Another area that we did a webinar [for] was in the area of entrepreneurial church planting. This is utilizing an entrepreneurial approach to engage the marketplace. We conducted a webinar to talk about the topic of entrepreneurial church planting, and then discussed some of the options, some of the objections, as well as some of the possibilities with particular denominations. The one here you’ll see on this screen [note: use password FWBNAM1 to view] is with the Free Will Baptist North American Ministry, but we’ve also engaged other ministries like the Brethren in Christ and United Methodist, et cetera.

We’ve also been conducting research. There’s a research project that some students are working on that – the title of the project is, “John Wesley, Compassionate Entrepreneur: A Wesleyan View of Business and Entrepreneurship.” So if you’re familiar with John Wesley, you may recognize that he was an astute theologian, but also a businessman that made in today’s money about $4 million. So our students read through all of his journals, read through his diaries and all of his sermons, in order to elicit from those sources anywhere he talked about his business and his entrepreneurial thinking, and how that engaged the faith world. So we’re pretty excited about this paper that’s coming out. And when it does, we’ll post this on our website.

Another area of publication we’ve worked on is a book with the Exponential Church Planning Conference. It’s called A Missional Approach to the Marketplace, an on-ramp to entrepreneurial church planting.

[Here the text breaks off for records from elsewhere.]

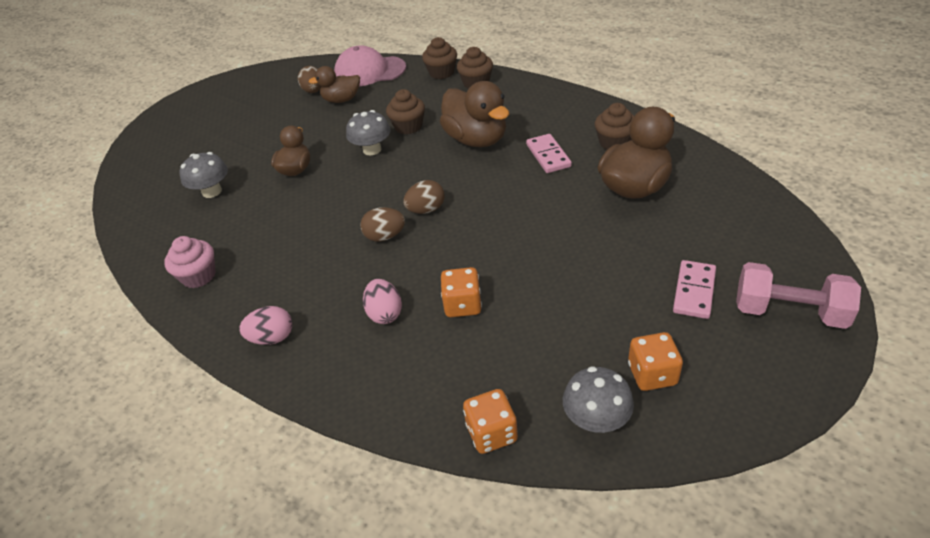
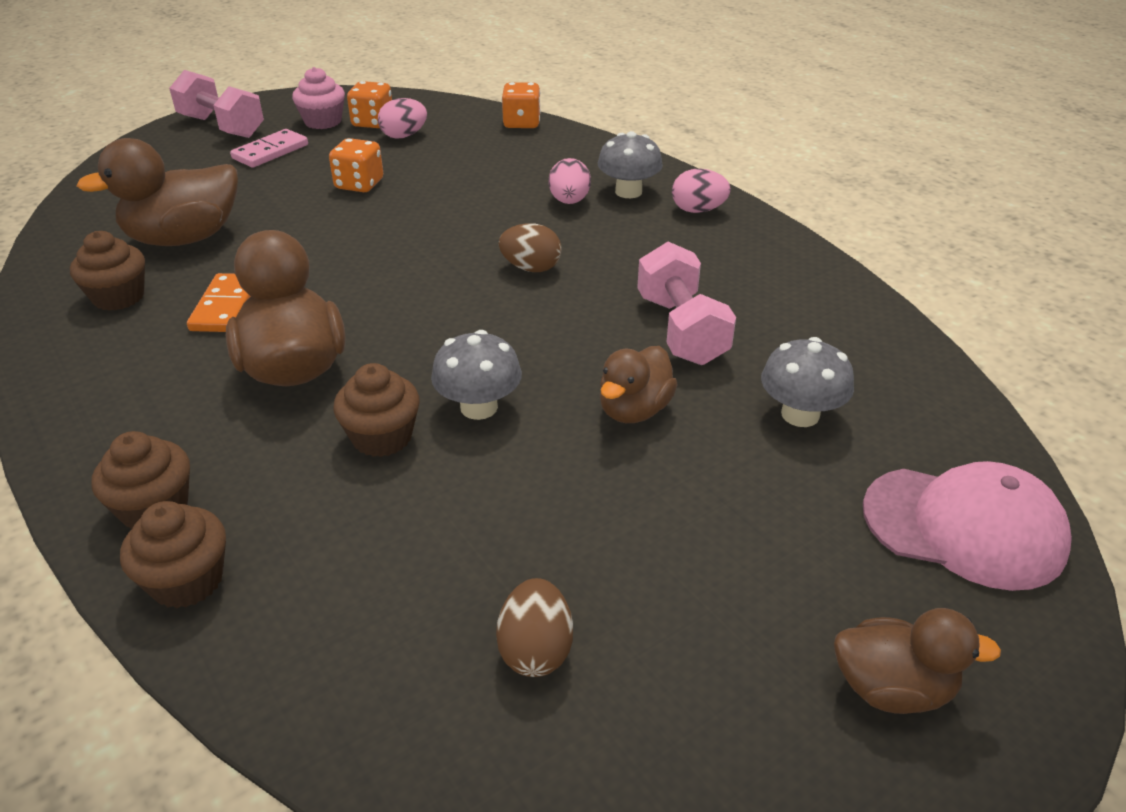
camera: 165 degrees left, 5 degrees down
pink cupcake [164,236,216,288] -> pink cupcake moved to [292,67,345,129]
brown duck [308,66,360,103] -> brown duck moved to [834,608,1001,714]
pink cap [334,45,406,87] -> pink cap moved to [863,461,1072,591]
brown egg [403,180,445,214] -> none
orange dice [441,267,482,317] -> orange dice moved to [329,138,383,192]
pink domino [526,134,572,173] -> orange domino [187,273,251,332]
grey mushroom [563,366,634,433] -> grey mushroom moved to [598,131,663,198]
none -> pink egg [378,98,427,139]
none -> pink dumbbell [637,242,736,365]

It’s answering the question: Suppose people are not going to come to your church, no matter how great your preaching is, your programs or your buildings; where can we find where they are gathering, or will gather, in order to plant churches in those venues? And this looks at the marketplace, i.e. business venues, for church plants to consider. That approach has been getting some traction, and people have been asking us for additional information about that.

One area that we’ve explored with additional insight is what’s called the 2:10 Leaders Program. This is in Lexington, Kentucky, where they’ve come to us and asked our faith, work and economics office to help in the development of their curriculum. This “2:10” is based upon Ephesians 2:10. “For we are God’s handiwork created in Christ Jesus to do good works, which God prepared in advance for us to do.” These are business leaders that meet in groups of 10 to 12 every other week. And they’re in practical business ventures, but each week, or every two weeks, they talk about how their faith is active and engaged in the marketplace. So we’ve been involved for the last few months with these different meetings, but also in helping in the curriculum writing, so that we will invite students in the fall, hopefully when things start to open up again, that they can participate in these types of things.

Lastly, we’ve done some long-range planning in the past, and with all the shifting due to the COVID situation, Dr. Tom Tomlin, our dean, has provided great insight to think through a shift – a pivot – in our strategic planning. We’ve spent a lot of time and energy thinking through how can we carry out the mission of OFWE amidst these uncertain and unchartered times. So while we don’t know what the future has to hold clearly in front of us, we are clearly directed in the mission that God’s put before us.

And as a result, I hope that in the future, we’ll have another summary that may take us out of this COVID situation. But for now, I hope this Zoom video provides an update for you. Thank you.